Amazon’s “Invincible”: A turning point for Western animation?

Look up “adult animation” and you’ll find the likes of South Park, Family Guy and Rick and Morty mentioned. For a long time in the West there’s been the notion that animation is primarily for children, and “adult” animation is what happens when you throw a load of sex jokes in resulting in something more akin to an adult sitcom that simply happens to be animated than a serious story. That isn’t to disparage these shows, which occupy their own niche, but up until recently the only way to tell an “adult” story was through live action.

The last few years have seen this trend challenged from two angles. The first is children’s cartoons that increasingly have consistent storylines and deal with darker or mature themes: She-Ra and the Princesses of Power looks at gaslighting and parental abuse while Avatar: The Last Airbender and its sequel The Legend of Korra cover everything from genocide to PTSD. The second is adult animations which, whilst still looking like zany sitcoms have much deeper drama happening too: BoJack Horseman may be labelled as a sitcom, but it’s often viewed as a character drama where topics like alcoholism, usually made the butt of a joke, are explored in more depth.


The well loved “Avatar: The Last Airbender” created by Michael DiMartino and Bryan Konietzko is an example of how good animation can be. Despite being a children’s show it touches on themes such as genocide, colonialism and PTSD.  Available at

It’s no coincidence that this trend has coincided with the rise of streaming services. It’s much easier to have a stronger, coherent arc when the whole season is available on demand and when your audience aren’t going to miss entire episodes. And now we’re seeing the rise of a new kind of show  – one that is the type of straightforward, serious story you’d expect in live action, only told through animation. Netflix’s Castlevania, whilst labelled as an anime and based on a video game series made in Japan, is an entirely western creation, a gothic story of vampires, sex and carnage, and Netflix has a few shows in a similar vein. But the turning point might just be Amazon Prime’s Invincible.

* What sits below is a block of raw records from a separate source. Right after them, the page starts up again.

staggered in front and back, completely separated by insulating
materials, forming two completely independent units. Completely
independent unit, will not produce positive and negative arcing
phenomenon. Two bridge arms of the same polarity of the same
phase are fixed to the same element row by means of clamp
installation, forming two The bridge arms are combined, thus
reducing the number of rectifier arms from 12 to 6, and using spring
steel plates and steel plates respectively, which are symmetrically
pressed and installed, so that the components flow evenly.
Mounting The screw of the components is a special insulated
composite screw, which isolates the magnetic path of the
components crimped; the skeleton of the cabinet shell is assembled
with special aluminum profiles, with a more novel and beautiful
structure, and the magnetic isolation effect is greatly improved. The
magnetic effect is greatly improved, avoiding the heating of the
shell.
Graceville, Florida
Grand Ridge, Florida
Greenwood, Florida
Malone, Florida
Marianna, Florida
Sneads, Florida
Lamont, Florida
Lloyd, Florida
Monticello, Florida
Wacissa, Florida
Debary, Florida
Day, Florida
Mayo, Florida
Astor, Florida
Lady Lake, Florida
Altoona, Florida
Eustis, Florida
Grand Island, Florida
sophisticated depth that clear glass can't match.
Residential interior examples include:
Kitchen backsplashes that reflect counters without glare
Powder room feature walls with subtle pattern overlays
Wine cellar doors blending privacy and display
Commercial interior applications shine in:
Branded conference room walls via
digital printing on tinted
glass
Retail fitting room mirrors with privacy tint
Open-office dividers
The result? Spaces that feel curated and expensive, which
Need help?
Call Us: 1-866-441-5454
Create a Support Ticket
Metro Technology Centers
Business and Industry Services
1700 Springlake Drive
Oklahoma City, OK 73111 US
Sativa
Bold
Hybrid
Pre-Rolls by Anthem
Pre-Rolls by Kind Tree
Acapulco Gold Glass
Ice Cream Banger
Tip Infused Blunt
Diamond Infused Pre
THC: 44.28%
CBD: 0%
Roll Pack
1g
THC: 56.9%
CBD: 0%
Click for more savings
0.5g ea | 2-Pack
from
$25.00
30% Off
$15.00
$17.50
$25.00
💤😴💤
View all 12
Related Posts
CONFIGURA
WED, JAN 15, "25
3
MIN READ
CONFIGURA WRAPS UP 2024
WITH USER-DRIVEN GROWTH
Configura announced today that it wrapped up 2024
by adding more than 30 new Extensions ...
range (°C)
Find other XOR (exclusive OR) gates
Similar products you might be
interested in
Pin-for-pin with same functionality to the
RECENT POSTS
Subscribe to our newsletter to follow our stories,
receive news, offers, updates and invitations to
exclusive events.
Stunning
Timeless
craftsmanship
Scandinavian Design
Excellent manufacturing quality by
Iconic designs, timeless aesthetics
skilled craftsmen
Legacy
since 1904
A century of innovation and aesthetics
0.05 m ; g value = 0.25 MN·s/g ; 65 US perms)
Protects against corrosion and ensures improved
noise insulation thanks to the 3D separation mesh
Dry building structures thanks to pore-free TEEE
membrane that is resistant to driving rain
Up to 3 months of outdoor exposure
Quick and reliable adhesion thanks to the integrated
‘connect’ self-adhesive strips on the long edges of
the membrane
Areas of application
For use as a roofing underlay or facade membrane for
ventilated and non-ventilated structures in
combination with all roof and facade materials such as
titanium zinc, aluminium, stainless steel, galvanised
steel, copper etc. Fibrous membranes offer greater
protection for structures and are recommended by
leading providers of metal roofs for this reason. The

Based on a comic series by The Walking Dead creator Robert Kirkman, Invincible tells the story of Mark Grayson, son of Omni-Man (think Superman, but as a middle-aged dad), who discovers his powers and sets about becoming a superhero. It has all the hallmarks of a traditional superhero coming-of-age story until realistic consequences for superheroics start emerging. In an early episode, Mark does everything in his power to save just one civilian during an alien invasion, only for her to die in hospital.

Without delving too deep into spoiler territory, Invincible deals with heavy subject matter. Abusive families, the psychological toll of being unable to save people, the nature of what it is to be human, the difficulties of tackling systemic injustice. Yes, there’s blood and guts, and characters swear, but these aren’t exaggerated for the sake of making the series “edgy”.


Netflix’s adult animation BoJack Horseman. Another example of a successful adult animation and one that benefits from the fairly recent streaming services. Available at

All of this benefits even more from being animated. Animation is a valid storytelling method, and in some cases superior for telling certain stories. Just look at Disney’s recent slew of live-action adaptations – does anyone really prefer them to the originals? The artistic freedom that animation gives creators can make for exceptionally powerful moments that simply aren’t possible in live action without heavy reliance on CGI, which can really be hit-and-miss in terms of believability.

Invincible may be a turning point in how we in the west view adult animation because it’s mature without being crude, and it’s popular. Whether it’s because of The Walking Dead fans eager to see more of Kirkman’s work or the allure of its star-studded cast (including Steve Yeun, Sandra Oh and J.K. Simmons, to name but a few), Invincible has already been renewed for a second and third season and has had an overwhelmingly positive reception from fans and critics alike. Now that it’s been proven that this kind of show that is essentially an animated drama is a viable genre, it’s possible that our attitudes may change, at least in terms of superhero and fantasy shows. Sure, there are live action comic TV adaptations that are great shows. But for every Umbrella Academy there’s a cringeworthy Titans. If we can get more shows like Invincible that can only be a good thing.